Le principal outil légal de la démocratie participative locale est l’enquête publique. Pour simplifier, nous dirons que tous les projets susceptibles d’avoir un impact sur l’environnement doivent faire l’objet d’une enquête publique. C’est notamment le cas des Plans Locaux d’Urbanisme (PLU).
Cette procédure est dirigée par un commissaire-enquêteur, éventuellement accompagné de membres d’une commission d’enquête, tous nommés par le Tribunal Administratif. Elle permet à tous les citoyens qui le souhaitent de donner un avis sur le projet, argumenté ou non.
A la fin, le commissaire-enquêteur fait une synthèse des avis reçus, et donne un avis à la collectivité qui a organisé l’enquête publique.
Ça, c’est la théorie !
Voyons maintenant la pratique, sur un cas d’école : la modification du PLU de Chatenay-Malabry.

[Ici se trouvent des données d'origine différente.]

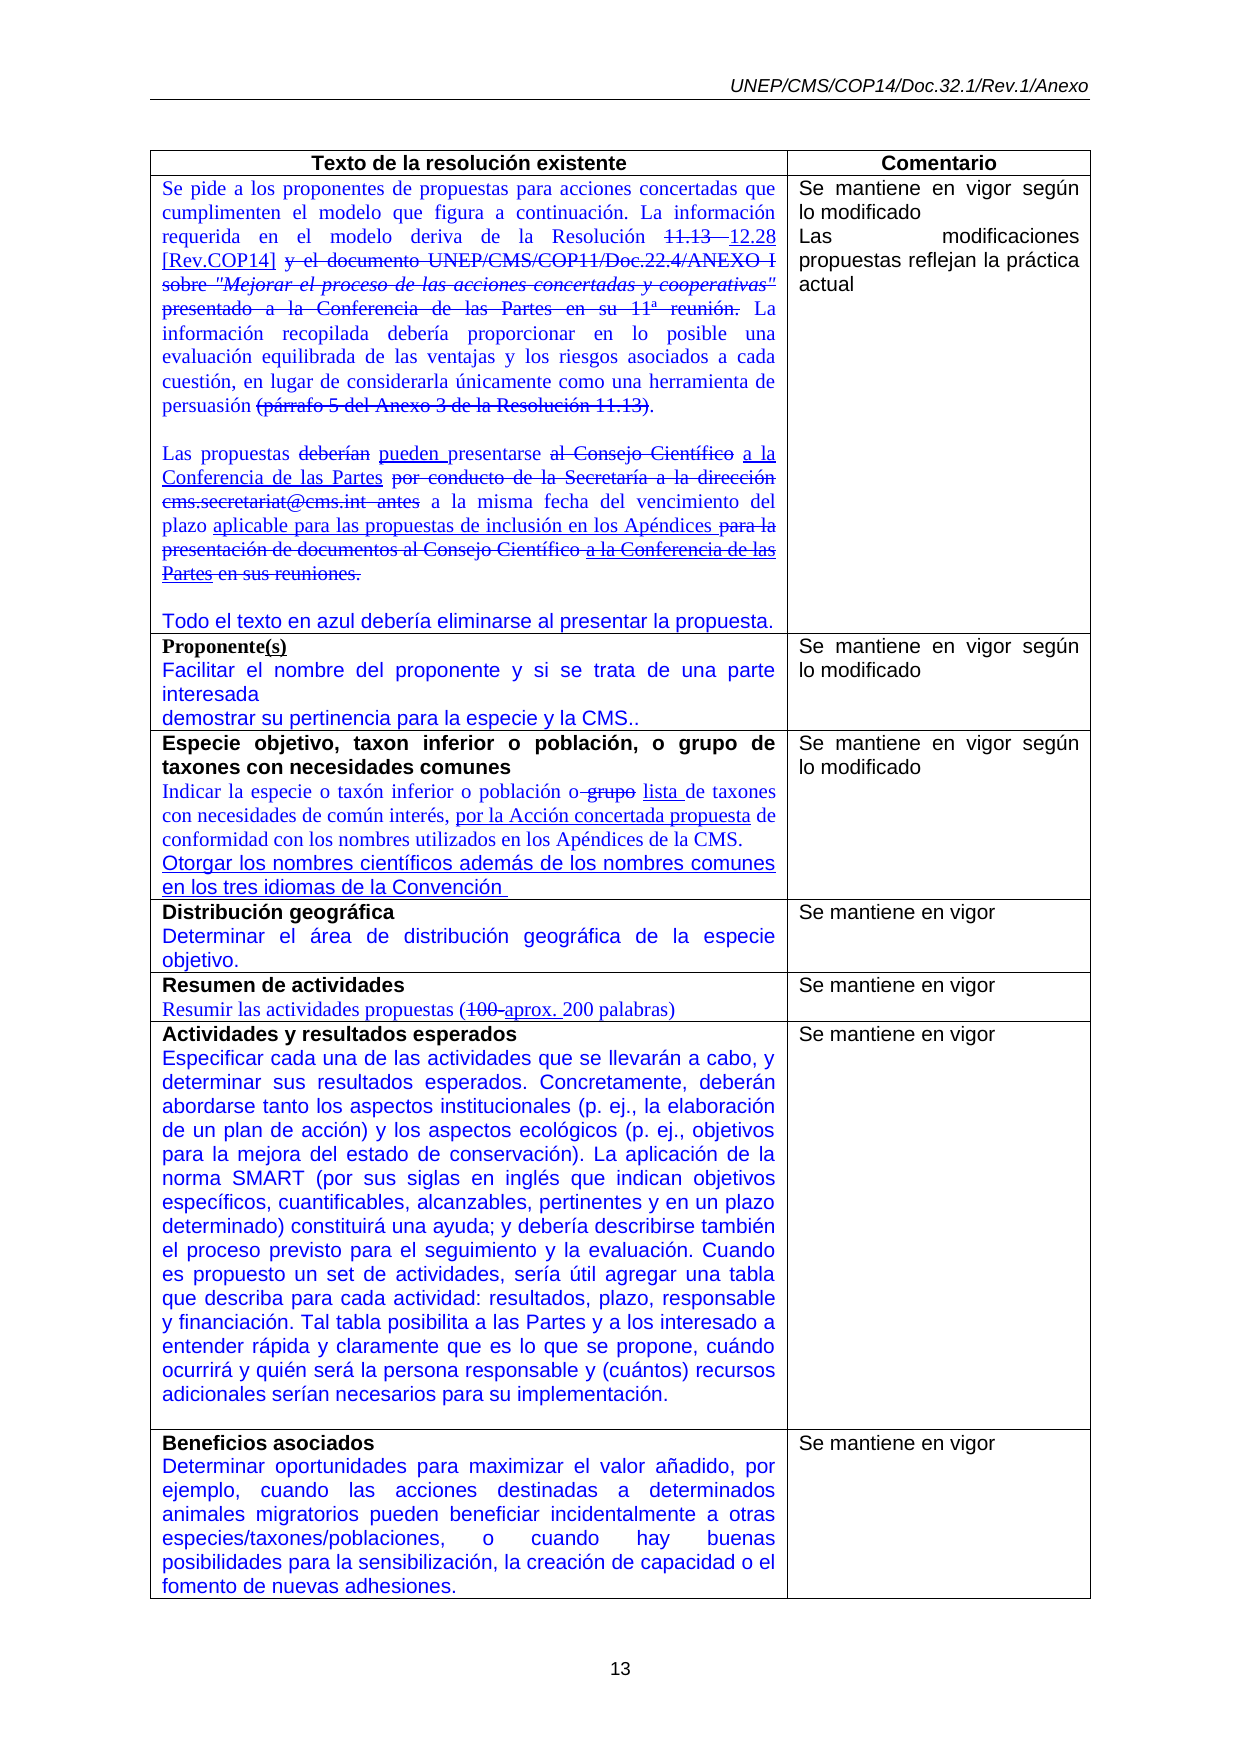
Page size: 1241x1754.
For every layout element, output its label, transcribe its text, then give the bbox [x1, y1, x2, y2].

Cette modification est proposée par la commune pour autoriser la restructuration du quartier de la Butte-Rouge, une cité jardin dont l’originalité et les qualités urbanistiques sont soulignées par de nombreux architectes de renom et autres personnalités, à commencer par Roselyne Bachelot, actuelle ministre de la Culture. Cette réorganisation du quartier se traduira par de nombreuses destructions de logements sociaux, la privatisation d’espaces publics actuellement en accès libre et potentiellement une surdensification. Les associations le redoutent, et le maire ne cache guère ses intentions.
Résultats(*) de l’enquête publique :
- 40 personnes se sont déplacées pour donner un avis sur le registre papier : 29 pour la modification du PLU et 11 contre ;
- 1566 avis ont été donnés sous forme électronique, dont 1356 contre le projet ;
- Au total, 85% des participants ont donc donné un avis défavorable au projet.

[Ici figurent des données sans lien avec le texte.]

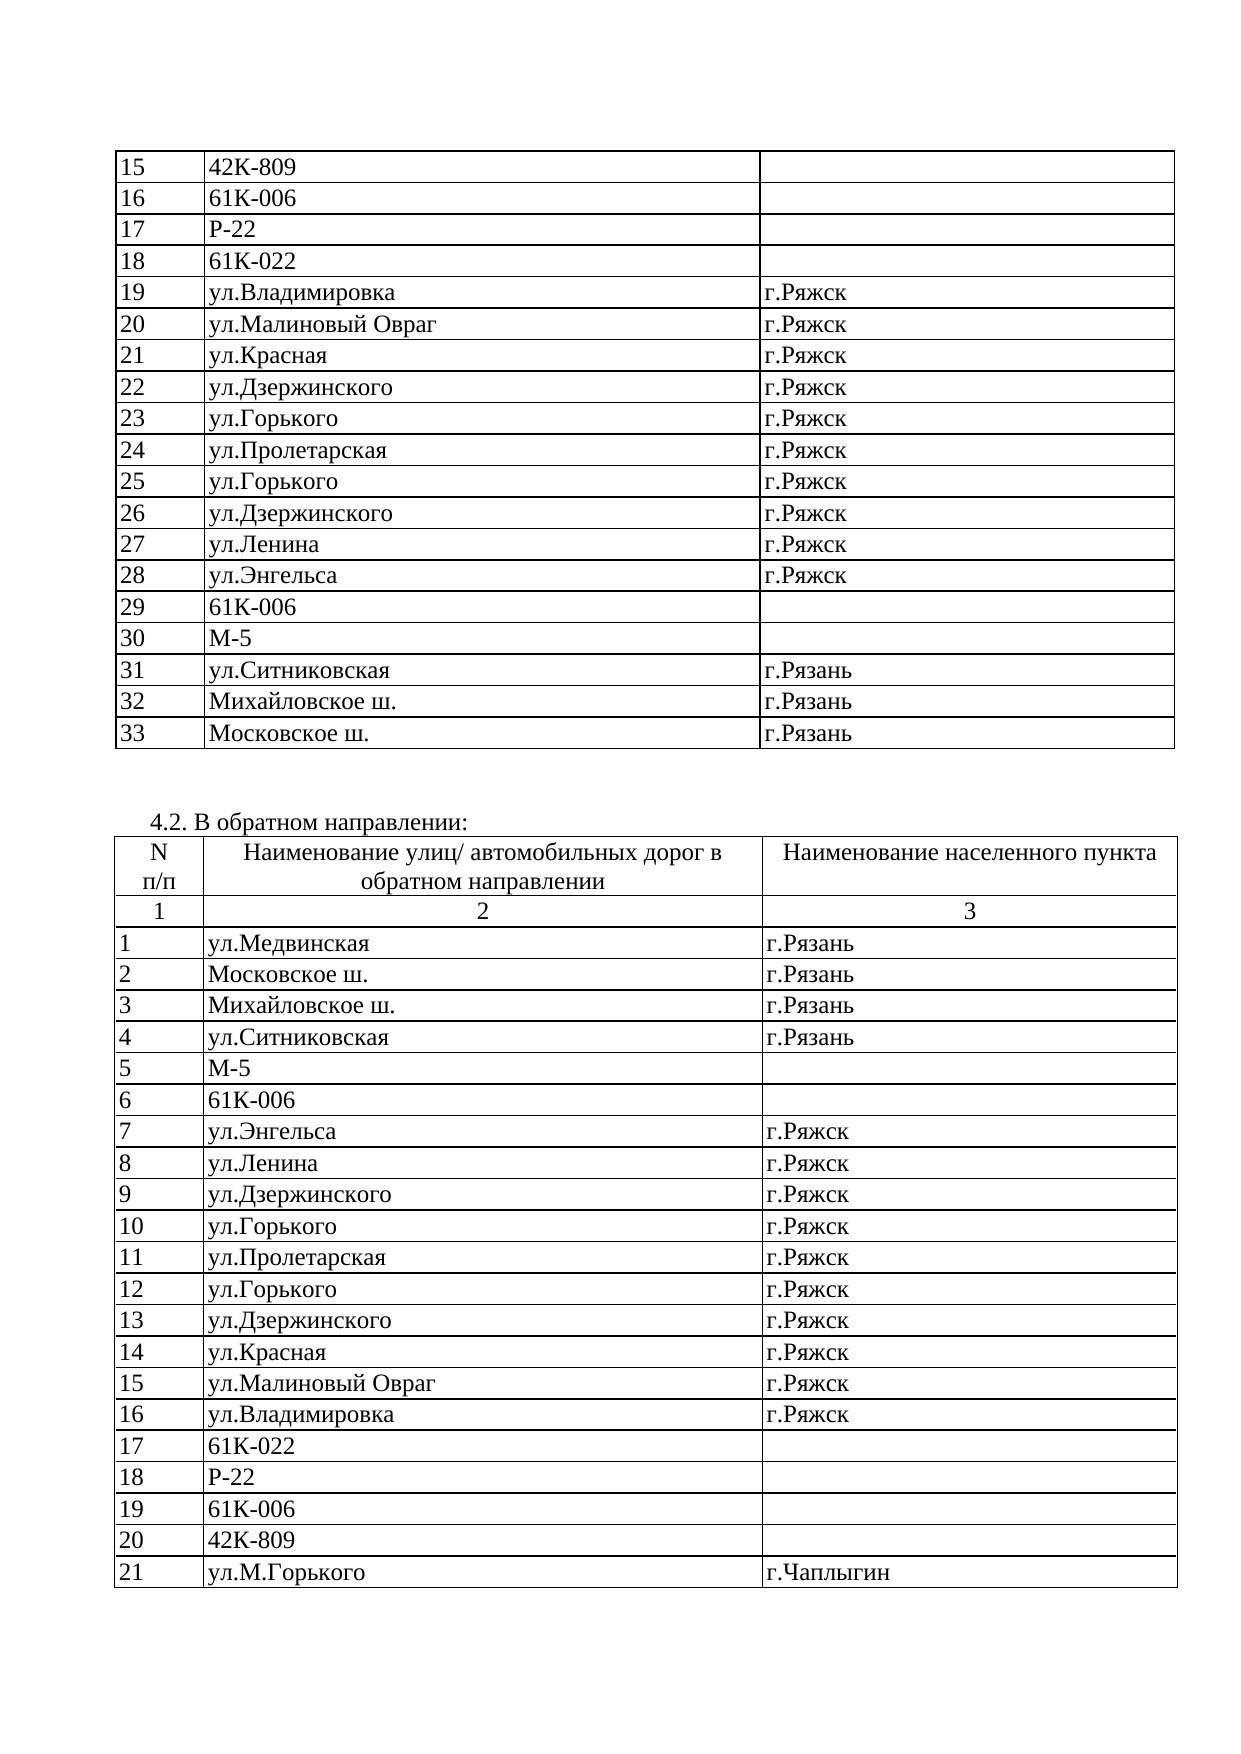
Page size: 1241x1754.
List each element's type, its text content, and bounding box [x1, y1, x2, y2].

Et pourtant, le commissaire-enquêteur donne, in fine, un avis favorable !
La municipalité explique : « 1 606 avis ont bien été déposés mais 73,91 % émanaient d’associations et de personnes extérieures à la cité-jardin. »(*)
Cette explication suscite quelques questions :
- Depuis quand une enquête d’utilité publique est-elle limitée aux habitants d’un quartier ? Le texte officiel dit « Cette enquête a pour objet d’assurer l’information et la participation du public ainsi que la prise en compte des intérêts des tiers, et de recueillir l’avis du public sur ces opérations afin de permettre à la personne publique, dans le cas d’espèce la commune, de disposer des éléments nécessaires à son information. » (voir : https://www.collectivites-locales.gouv.fr/enquetes-publiques#__RefHeading__204_1536567940).
La Butte-Rouge étant reconnue comme un ensemble architectural remarquable, comment s’étonner que l’enquête publique mobilise bien au-delà du quartier ? Reprocherait-on aux français ou aux touristes étrangers de vouloir donner leur avis si le département des Yvelines décidait d’autoriser la construction d’une résidence de luxe ou d’une cité HLM dans le parc du château de Versailles ? (exemple évidemment imaginaire !). - Si l’on organise une enquête publique avec des moyens électroniques et qu’on veut limiter l’expression à un groupe restreint de personnes, ne dispose-t-on pas aujourd’hui de tous les moyens de le faire (par exemple un établissant des listes d’accès à partir des listes électorales) plutôt que de déclarer ultérieurement nulle et non avenue l’expression d’avis par la voie électronique ?
Imagine-t-on la justice américaine décréter a posteriori que les votes électroniques ne sont pas valides ? Même D. Trump n’a pas réussi à l’y contraindre… - Mais il y a plus grave encore ! Quand on lit sur Twitter certains commentaires sur l’enquête publique de Chatenay-Malabry (par exemple : « à quoi a servi cette enquête publique puisqu’elle a été confisquée par les lobbys politiques ? »), on comprend vite que certains aimeraient pouvoir supprimer purement et simplement cette procédure, interdisant ainsi l’expression libre…
La démocratie participative est une attente de plus en plus forte des citoyens. Les associer plus étroitement à la prise de décision des élus est sans doute un des meilleurs moyens pour redonner confiance dans la démocratie représentative et inciter les électeurs à aller voter.
La démocratie participe repose, hélas, essentiellement sur le bon vouloir des élus ! Alors quand on constate que certains d’entre eux cherchent à vider de leur contenue les rares procédures légales et obligatoires, comme l’enquête publique, on ne peut qu’être très inquiet pour l’avenir !
Michel Giraud
(*) les chiffres et citations sont extraits d’un article du Parisien que l’on peut lire ici.